Task description: Since only part of the material below is wanted, output exactly the lines from the one with "Purity | ≥90% |" up to and including the one with "网址：www.njbybio.com 官方热线：025-5229-8998 监督电话：15950492658".

*** Block opens ***

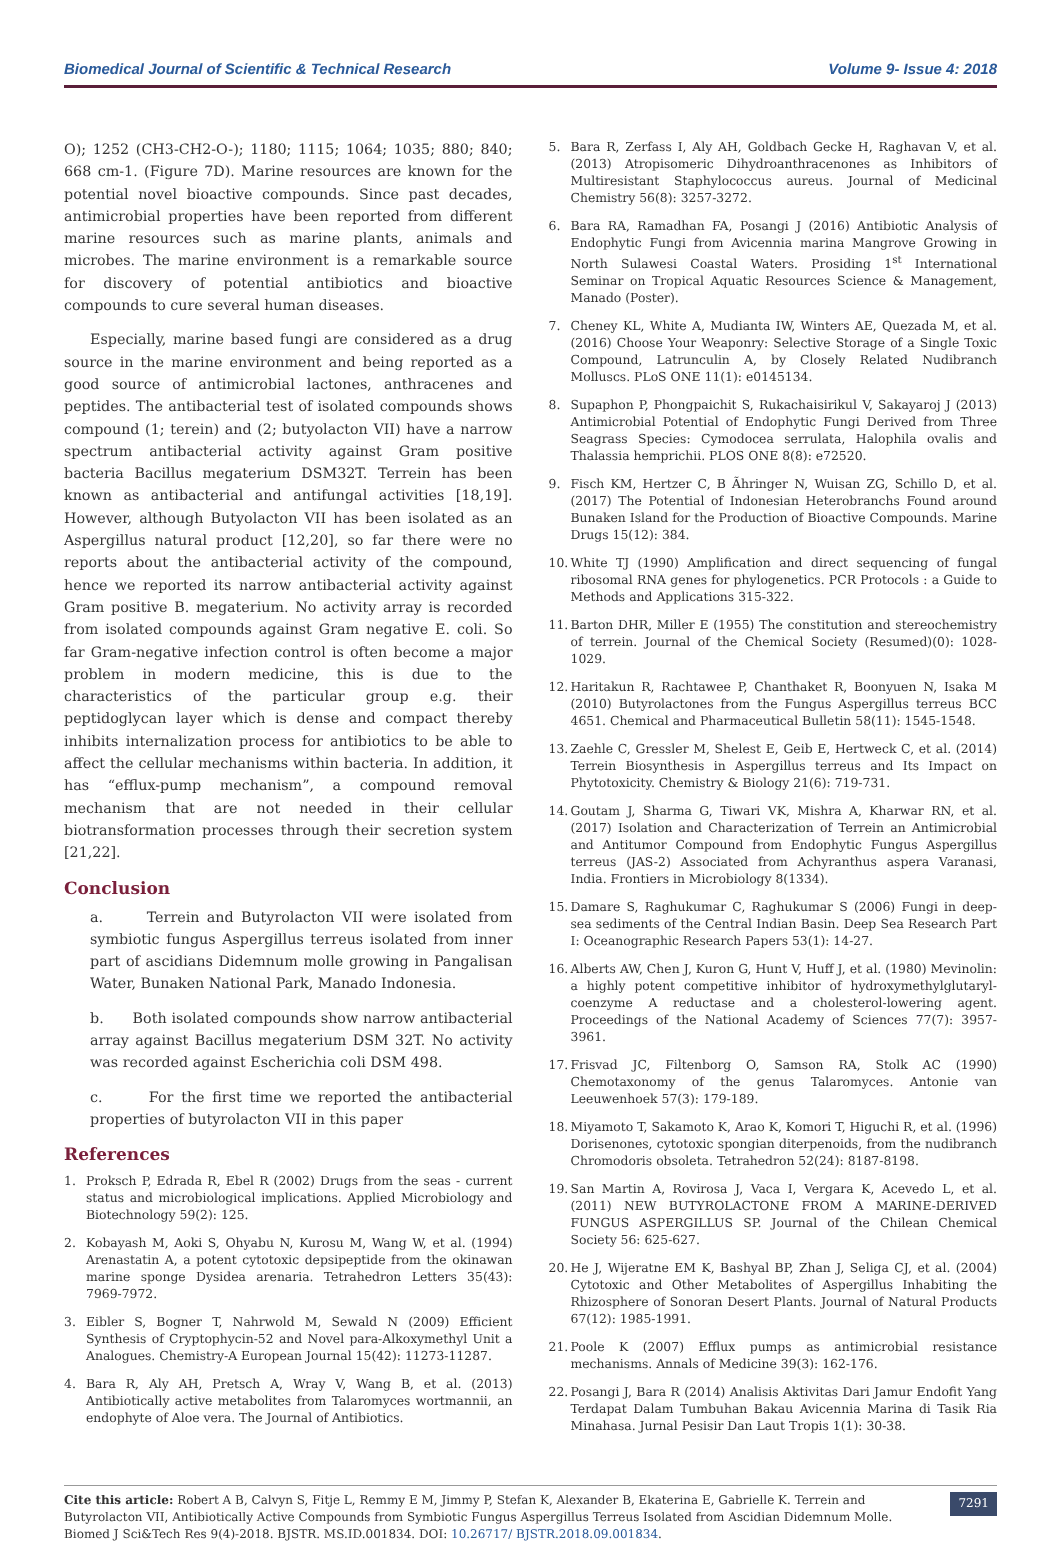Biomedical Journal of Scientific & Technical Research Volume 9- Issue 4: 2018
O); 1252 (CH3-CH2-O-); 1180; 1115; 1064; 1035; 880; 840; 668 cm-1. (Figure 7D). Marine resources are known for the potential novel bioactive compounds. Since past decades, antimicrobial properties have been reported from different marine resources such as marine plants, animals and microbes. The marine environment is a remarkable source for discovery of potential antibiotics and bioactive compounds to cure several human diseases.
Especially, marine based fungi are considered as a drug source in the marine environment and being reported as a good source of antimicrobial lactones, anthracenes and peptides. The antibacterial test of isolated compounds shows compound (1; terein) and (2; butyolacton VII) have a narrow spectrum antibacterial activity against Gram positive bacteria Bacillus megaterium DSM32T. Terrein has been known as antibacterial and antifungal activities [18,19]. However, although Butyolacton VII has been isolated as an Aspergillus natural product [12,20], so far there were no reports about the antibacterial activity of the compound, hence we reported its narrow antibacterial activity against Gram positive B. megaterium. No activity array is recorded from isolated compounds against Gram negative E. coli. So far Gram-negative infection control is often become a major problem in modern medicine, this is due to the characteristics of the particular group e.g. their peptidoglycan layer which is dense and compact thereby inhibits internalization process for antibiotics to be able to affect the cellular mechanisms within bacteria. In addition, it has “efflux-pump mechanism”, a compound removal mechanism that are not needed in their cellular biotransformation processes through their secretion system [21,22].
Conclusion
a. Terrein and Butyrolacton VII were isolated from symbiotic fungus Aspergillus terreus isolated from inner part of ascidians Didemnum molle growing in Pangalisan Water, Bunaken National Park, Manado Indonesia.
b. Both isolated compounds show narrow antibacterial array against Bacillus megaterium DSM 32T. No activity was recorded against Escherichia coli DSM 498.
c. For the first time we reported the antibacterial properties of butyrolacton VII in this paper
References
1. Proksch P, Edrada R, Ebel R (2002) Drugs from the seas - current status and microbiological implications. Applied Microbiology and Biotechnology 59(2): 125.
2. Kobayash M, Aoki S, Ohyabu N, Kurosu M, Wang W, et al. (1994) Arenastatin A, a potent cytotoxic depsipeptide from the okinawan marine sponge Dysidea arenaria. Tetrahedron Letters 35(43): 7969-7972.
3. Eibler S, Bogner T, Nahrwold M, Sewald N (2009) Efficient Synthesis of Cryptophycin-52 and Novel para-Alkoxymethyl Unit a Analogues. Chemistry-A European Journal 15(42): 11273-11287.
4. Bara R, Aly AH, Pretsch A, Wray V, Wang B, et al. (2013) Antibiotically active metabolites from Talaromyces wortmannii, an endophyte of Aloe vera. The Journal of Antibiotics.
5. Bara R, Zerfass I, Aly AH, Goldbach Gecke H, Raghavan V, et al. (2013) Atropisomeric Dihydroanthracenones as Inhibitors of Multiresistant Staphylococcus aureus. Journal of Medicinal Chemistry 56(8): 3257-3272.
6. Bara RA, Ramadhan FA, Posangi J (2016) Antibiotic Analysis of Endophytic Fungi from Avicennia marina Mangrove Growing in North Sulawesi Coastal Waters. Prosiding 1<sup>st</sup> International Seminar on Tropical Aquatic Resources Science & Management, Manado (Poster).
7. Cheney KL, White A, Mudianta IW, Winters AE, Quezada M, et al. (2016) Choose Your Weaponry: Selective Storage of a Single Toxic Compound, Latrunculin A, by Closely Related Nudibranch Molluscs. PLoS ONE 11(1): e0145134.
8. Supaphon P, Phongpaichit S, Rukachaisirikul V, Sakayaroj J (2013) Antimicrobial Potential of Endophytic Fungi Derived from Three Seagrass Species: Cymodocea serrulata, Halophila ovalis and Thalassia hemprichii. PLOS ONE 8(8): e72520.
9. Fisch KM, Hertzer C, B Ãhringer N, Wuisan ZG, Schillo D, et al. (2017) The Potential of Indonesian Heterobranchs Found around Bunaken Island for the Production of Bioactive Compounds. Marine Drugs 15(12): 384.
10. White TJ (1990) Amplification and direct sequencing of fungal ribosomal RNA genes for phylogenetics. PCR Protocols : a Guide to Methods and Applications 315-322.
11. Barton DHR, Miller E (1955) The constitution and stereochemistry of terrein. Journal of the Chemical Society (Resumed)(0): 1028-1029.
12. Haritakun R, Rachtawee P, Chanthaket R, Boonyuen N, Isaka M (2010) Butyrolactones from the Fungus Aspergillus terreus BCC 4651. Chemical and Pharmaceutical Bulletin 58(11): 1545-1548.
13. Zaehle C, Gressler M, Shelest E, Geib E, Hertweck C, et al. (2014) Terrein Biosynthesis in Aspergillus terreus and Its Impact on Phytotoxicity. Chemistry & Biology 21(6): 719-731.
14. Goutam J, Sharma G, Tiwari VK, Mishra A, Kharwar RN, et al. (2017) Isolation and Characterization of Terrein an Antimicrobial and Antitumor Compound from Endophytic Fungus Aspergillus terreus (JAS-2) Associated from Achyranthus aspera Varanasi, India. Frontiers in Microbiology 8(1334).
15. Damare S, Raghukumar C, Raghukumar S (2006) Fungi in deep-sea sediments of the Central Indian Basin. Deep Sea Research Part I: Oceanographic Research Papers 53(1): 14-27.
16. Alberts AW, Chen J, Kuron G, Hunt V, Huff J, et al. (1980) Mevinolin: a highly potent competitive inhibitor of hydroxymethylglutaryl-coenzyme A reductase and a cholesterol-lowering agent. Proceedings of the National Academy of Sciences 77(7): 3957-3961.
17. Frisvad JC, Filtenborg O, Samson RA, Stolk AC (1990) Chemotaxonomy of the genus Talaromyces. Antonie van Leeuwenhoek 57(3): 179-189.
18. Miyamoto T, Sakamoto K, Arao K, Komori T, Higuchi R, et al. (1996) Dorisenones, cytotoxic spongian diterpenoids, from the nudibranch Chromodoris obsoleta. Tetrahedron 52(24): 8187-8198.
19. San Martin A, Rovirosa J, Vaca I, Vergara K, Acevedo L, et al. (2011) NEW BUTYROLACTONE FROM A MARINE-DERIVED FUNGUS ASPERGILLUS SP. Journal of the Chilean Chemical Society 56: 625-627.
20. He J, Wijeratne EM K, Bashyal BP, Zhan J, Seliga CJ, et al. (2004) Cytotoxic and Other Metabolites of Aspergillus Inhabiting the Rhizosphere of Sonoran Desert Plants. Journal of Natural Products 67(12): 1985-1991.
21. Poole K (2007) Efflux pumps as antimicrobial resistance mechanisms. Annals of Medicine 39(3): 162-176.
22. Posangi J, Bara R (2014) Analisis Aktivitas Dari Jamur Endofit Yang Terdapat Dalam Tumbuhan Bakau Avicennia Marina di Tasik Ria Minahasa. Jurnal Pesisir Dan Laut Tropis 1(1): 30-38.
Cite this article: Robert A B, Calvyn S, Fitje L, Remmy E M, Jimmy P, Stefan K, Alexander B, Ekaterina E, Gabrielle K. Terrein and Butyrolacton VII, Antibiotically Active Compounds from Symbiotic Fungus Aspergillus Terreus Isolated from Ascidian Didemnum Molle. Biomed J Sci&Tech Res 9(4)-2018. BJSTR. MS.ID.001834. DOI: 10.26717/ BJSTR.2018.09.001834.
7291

*** Block closes ***
*** Block opens ***

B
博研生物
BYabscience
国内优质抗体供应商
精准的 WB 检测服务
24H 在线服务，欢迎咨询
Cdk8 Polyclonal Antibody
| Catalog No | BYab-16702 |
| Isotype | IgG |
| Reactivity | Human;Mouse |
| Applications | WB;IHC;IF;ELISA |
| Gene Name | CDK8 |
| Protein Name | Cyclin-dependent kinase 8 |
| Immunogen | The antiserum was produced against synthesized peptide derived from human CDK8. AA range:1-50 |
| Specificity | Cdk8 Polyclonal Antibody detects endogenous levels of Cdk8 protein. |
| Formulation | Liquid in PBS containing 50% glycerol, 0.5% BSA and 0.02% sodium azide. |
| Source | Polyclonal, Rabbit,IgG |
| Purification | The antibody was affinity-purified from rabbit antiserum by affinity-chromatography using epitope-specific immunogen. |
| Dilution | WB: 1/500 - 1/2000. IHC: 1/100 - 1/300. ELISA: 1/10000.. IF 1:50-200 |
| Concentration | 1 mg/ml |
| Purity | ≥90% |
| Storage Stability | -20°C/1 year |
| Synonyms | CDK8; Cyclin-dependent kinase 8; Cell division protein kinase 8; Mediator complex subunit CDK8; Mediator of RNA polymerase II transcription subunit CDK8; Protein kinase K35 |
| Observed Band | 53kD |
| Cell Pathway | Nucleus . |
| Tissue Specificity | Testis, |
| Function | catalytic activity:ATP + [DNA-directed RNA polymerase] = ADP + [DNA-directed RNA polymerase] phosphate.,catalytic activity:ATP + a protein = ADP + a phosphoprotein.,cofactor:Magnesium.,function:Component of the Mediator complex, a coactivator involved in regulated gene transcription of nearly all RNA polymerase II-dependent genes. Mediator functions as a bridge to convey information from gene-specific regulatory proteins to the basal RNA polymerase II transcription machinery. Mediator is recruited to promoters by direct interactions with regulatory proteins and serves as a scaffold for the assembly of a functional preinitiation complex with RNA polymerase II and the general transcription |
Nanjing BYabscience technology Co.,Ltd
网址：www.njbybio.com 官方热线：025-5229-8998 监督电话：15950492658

*** Block closes ***
*** Block opens ***

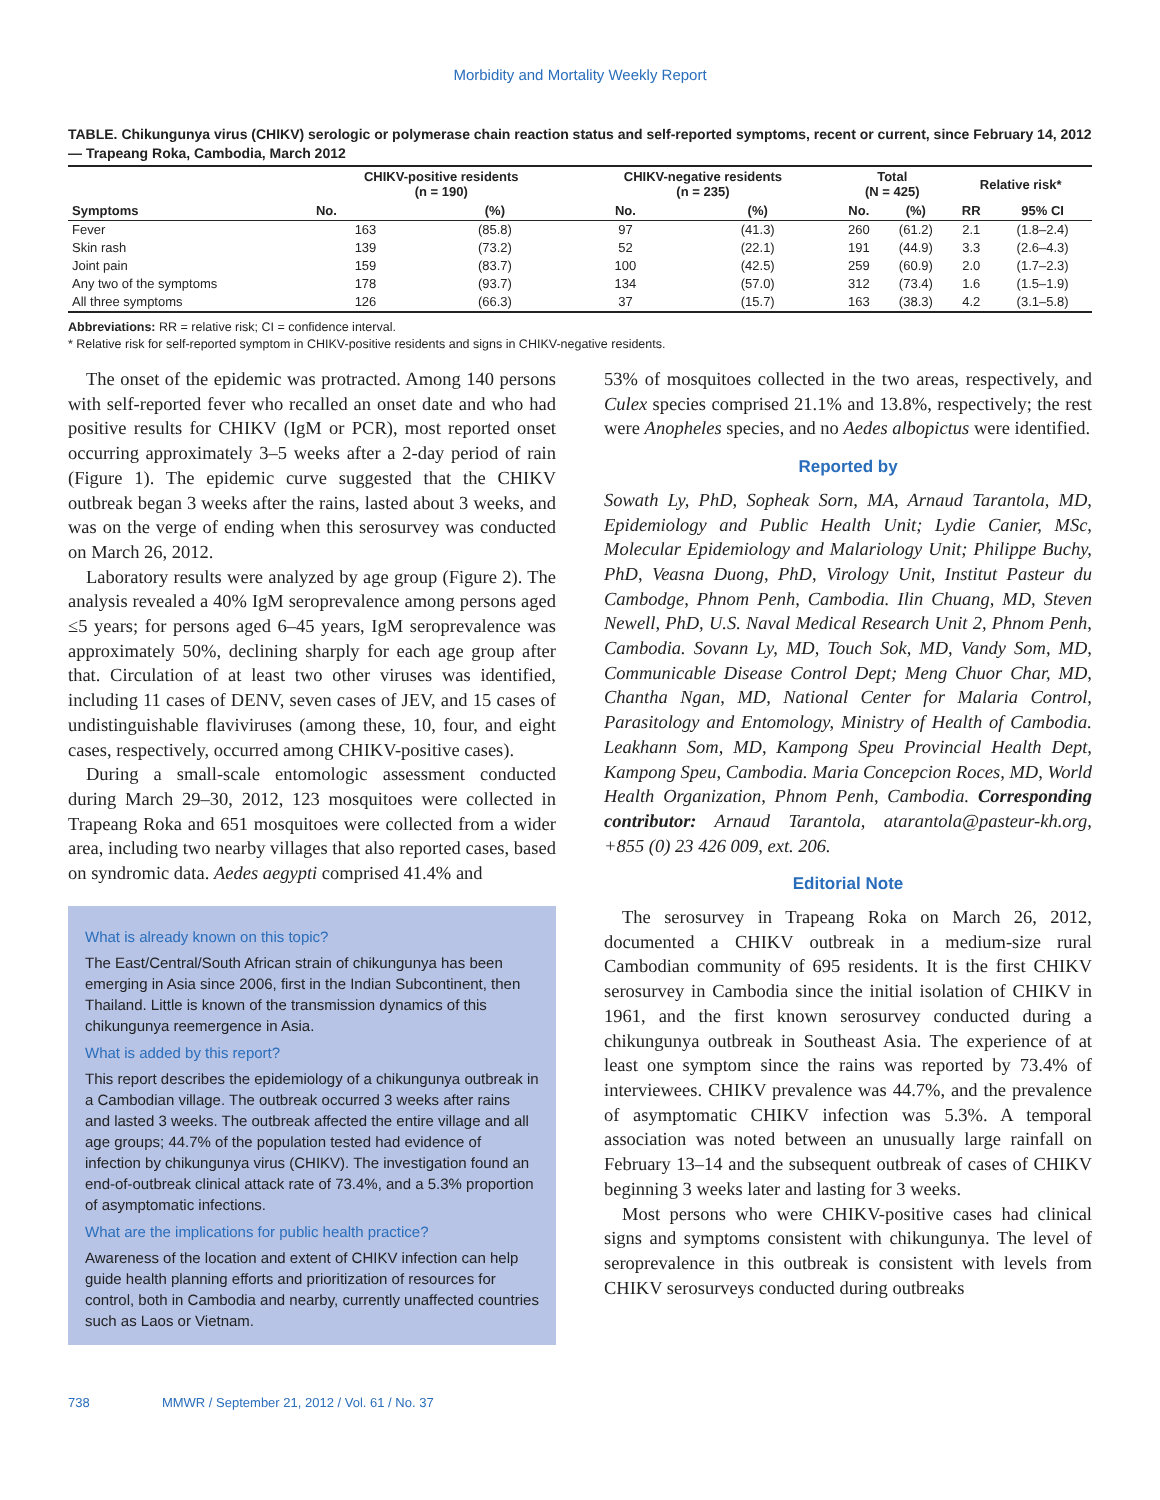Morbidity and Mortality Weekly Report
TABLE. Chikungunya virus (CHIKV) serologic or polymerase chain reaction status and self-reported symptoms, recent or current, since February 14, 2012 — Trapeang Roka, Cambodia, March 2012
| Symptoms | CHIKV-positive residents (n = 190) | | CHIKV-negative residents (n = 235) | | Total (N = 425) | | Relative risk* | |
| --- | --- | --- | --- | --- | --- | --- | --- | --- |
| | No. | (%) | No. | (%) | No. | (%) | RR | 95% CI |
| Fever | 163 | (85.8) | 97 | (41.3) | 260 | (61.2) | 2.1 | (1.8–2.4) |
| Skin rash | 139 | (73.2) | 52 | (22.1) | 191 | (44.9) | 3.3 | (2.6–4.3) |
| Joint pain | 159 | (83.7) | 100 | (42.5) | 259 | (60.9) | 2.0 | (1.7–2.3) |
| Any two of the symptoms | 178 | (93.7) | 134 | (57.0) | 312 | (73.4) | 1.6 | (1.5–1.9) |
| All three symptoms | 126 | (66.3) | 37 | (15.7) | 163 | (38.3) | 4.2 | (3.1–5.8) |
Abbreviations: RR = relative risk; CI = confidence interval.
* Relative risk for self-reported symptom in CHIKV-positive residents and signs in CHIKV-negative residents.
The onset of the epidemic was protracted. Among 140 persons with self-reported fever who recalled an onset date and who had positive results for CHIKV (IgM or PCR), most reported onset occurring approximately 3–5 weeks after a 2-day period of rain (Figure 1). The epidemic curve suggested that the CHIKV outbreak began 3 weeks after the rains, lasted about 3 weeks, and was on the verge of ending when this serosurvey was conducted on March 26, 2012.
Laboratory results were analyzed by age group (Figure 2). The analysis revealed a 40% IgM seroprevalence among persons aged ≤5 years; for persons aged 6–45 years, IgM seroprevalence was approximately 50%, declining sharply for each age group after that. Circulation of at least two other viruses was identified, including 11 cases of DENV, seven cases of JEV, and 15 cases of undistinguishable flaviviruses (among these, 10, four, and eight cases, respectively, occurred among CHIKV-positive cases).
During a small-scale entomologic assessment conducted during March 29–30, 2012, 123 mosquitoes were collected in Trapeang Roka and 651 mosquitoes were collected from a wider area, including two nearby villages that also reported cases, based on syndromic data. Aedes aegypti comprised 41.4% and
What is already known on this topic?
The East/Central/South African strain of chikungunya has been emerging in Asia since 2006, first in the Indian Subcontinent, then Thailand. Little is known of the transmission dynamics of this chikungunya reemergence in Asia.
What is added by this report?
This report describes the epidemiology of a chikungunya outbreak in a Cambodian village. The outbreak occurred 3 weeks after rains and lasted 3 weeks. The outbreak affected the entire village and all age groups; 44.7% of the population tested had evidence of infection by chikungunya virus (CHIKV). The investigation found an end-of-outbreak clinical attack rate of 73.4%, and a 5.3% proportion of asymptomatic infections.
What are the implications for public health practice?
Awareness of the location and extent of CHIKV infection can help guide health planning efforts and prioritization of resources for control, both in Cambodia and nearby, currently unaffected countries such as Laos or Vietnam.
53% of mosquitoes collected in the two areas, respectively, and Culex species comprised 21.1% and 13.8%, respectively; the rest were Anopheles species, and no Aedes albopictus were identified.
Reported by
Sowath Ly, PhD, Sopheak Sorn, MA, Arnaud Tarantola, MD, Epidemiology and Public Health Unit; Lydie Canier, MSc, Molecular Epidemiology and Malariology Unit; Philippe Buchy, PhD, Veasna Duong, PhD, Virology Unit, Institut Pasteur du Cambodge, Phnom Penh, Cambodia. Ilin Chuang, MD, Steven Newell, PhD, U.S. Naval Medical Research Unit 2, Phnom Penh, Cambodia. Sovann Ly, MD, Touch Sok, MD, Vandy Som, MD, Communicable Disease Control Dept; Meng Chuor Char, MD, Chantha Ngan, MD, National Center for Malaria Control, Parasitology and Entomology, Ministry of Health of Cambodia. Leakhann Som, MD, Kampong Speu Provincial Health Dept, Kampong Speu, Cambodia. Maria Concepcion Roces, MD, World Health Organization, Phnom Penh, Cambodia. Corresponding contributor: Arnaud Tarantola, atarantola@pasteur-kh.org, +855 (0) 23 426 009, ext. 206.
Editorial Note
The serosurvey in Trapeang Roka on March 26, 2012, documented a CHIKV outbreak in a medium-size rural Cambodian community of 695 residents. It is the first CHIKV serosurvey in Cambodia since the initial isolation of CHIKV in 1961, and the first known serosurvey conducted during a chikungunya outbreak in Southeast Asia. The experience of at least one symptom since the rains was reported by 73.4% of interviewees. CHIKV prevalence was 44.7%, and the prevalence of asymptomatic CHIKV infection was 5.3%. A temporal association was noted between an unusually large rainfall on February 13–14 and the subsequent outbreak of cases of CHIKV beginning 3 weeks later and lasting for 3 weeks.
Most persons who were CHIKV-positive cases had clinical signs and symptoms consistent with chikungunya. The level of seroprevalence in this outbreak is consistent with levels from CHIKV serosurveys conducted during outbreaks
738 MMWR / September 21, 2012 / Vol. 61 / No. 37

*** Block closes ***

Response box:
| Purity | ≥90% |
| Storage Stability | -20°C/1 year |
| Synonyms | CDK8; Cyclin-dependent kinase 8; Cell division protein kinase 8; Mediator complex subunit CDK8; Mediator of RNA polymerase II transcription subunit CDK8; Protein kinase K35 |
| Observed Band | 53kD |
| Cell Pathway | Nucleus . |
| Tissue Specificity | Testis, |
| Function | catalytic activity:ATP + [DNA-directed RNA polymerase] = ADP + [DNA-directed RNA polymerase] phosphate.,catalytic activity:ATP + a protein = ADP + a phosphoprotein.,cofactor:Magnesium.,function:Component of the Mediator complex, a coactivator involved in regulated gene transcription of nearly all RNA polymerase II-dependent genes. Mediator functions as a bridge to convey information from gene-specific regulatory proteins to the basal RNA polymerase II transcription machinery. Mediator is recruited to promoters by direct interactions with regulatory proteins and serves as a scaffold for the assembly of a functional preinitiation complex with RNA polymerase II and the general transcription |
Nanjing BYabscience technology Co.,Ltd
网址：www.njbybio.com 官方热线：025-5229-8998 监督电话：15950492658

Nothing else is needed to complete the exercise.